I can go back to being sober and thus not tempted to smoke cigarettes. I drink almost every night at residency, as opposed to at home, where I drink about .001% of the time.

It was very hot in the Pacific Northwest, which was too bad, as no place has air conditioning, I guess…because it’s the Pacific Northwest. Like all bad weather, I took this very personally. I hate sweating when I’m just sitting around.

The other problem with a three-year program is that each new class that comes in is full of interesting people and then I’m contending with consta-socializing. This is a nice problem to have, of course, but it takes a toll on Introverted Me, because I cannot refuse to chit-chat, or I’ll lose my chance!
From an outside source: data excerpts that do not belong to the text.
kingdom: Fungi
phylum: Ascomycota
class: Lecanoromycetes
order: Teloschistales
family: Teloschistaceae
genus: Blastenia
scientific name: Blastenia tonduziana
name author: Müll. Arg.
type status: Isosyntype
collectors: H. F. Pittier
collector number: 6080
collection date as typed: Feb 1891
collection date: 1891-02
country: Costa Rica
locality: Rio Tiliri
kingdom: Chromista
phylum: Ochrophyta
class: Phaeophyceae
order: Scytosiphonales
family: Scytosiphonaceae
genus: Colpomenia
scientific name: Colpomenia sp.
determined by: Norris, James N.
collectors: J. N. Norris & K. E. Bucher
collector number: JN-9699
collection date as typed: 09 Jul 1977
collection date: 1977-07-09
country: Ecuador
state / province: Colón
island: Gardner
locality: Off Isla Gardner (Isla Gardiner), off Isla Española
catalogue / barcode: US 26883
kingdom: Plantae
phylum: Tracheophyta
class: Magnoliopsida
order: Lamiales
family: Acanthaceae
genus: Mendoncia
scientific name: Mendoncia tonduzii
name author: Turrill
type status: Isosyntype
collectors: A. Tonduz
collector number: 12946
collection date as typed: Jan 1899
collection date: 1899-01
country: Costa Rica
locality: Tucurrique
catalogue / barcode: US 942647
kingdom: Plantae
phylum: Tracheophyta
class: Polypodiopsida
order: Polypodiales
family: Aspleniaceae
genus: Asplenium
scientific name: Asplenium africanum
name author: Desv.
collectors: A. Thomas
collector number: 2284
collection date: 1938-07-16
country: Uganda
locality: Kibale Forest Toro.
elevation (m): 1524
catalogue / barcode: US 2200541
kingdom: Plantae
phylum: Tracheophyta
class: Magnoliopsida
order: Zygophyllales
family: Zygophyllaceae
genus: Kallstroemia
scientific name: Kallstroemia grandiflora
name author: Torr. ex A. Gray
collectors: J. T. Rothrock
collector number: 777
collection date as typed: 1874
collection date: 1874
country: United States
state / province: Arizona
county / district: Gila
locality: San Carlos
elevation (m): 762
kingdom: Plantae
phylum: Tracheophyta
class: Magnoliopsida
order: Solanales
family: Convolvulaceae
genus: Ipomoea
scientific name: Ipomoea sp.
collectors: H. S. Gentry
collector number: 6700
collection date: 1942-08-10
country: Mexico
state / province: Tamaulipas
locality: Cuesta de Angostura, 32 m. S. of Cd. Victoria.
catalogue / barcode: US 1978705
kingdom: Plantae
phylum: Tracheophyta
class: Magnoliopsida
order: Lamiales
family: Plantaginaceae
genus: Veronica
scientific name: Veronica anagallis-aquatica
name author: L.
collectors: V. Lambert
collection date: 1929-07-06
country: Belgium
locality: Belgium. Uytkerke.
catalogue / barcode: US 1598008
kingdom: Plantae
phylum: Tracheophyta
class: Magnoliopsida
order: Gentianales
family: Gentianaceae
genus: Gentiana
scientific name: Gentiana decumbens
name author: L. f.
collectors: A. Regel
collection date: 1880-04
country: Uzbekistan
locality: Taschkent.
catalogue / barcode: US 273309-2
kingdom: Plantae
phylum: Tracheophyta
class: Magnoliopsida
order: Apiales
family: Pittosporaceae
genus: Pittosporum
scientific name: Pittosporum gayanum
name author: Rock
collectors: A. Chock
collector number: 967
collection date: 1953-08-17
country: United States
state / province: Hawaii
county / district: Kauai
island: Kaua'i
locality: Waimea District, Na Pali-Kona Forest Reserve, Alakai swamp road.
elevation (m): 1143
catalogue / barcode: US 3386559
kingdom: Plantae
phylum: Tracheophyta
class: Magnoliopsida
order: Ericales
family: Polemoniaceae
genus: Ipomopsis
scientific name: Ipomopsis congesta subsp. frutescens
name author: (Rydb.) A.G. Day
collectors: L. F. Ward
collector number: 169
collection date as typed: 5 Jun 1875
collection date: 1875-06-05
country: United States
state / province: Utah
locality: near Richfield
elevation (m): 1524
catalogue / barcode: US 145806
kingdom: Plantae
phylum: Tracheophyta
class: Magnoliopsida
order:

I only see these peeps once a year, so I have to cram in everything in ten days.

There’s some nice beer in the PNW. Also, there’s that one giant mountain and whatever, plus the Glass Blower Guy, but who cares, really. Let’s be honest: all I did was kvetch with my writer friends and snicker and eat a lot of meals I didn’t cook (salmon!) and act like a dumbass. It was divine.

I Can’t Believe That Was Only Two Weeks Ago

So, I went to Tacoma and ran a half-marathon across that city. After surviving a plane ride from Minneapolis, thanks to Xanax.

I ran the half and finished and wasn’t last to cross the finish line, either. I couldn’t have done it without Gretchen, talking to me, giving me bits of Power Bar, telling me to walk the water stops, to walk the hills, telling me all sorts of things that kept my mind off the distress going on in my body. The last mile was all downhill, literally, which I appreciated. The only lasting effects were some giant blisters on my feet. I’d totally do it again next year. Also, I ran over a suspension bridge! And through some stadium called Cheney Stadium, which I hope was not named after Fuckface Cheney.

Then I went to my residency for grad school and whir/whoosh/wahoo, that was over in ten days, and after many beers and lectures and workshops and salmon dinners and side conversations while brushing my teeth and buying coffee and smoking cigarettes (don’t panic, it was a Las Vegas kind of reaction), the Residency Monster spit me out back to my home in Minneapolis (thanks to Xanax for making the flight home completely unmemorable).

I am home with the mandate to read some Lorrie Moore and Edna O’Brien and pick one of the best of the YA books I go through like underwear and write some reviews of all three. Then to keep working on my second novel and some short stories. My mentor this year for grad school is awesome and I can’t wait to start working.

Also, I’ve decided I need arm muscles. Because I want to get another tattoo – such a noble reason – and my arm is probably the only place for it, and I don’t want to have a tattoo with bingo wings. So it’s clean eating (barf) and weight lifting and, of course, running from here on out.

Also, I’m done with summer. I haven’t even eaten a tomato out of our garden and I’m done. I think next year we’ll just plant the raised beds with wild flowers and say fuck it. Go to the farmer’s market when we want vegetables. Leave the farming to the professionals.

Also, today I went to the Steele County Fun Fair and I really tried, I did, to be a sport about it, the heat and the crowds and the depressing nature of people with meth mouth pushing strollers and the bad tattoos and the obesity and the fried pickles and the flagrant safety violations, but then I made a fatal move and told Tilly I’d go on the Tilt-A-Whirl with her and all my good intentions went straight to hell.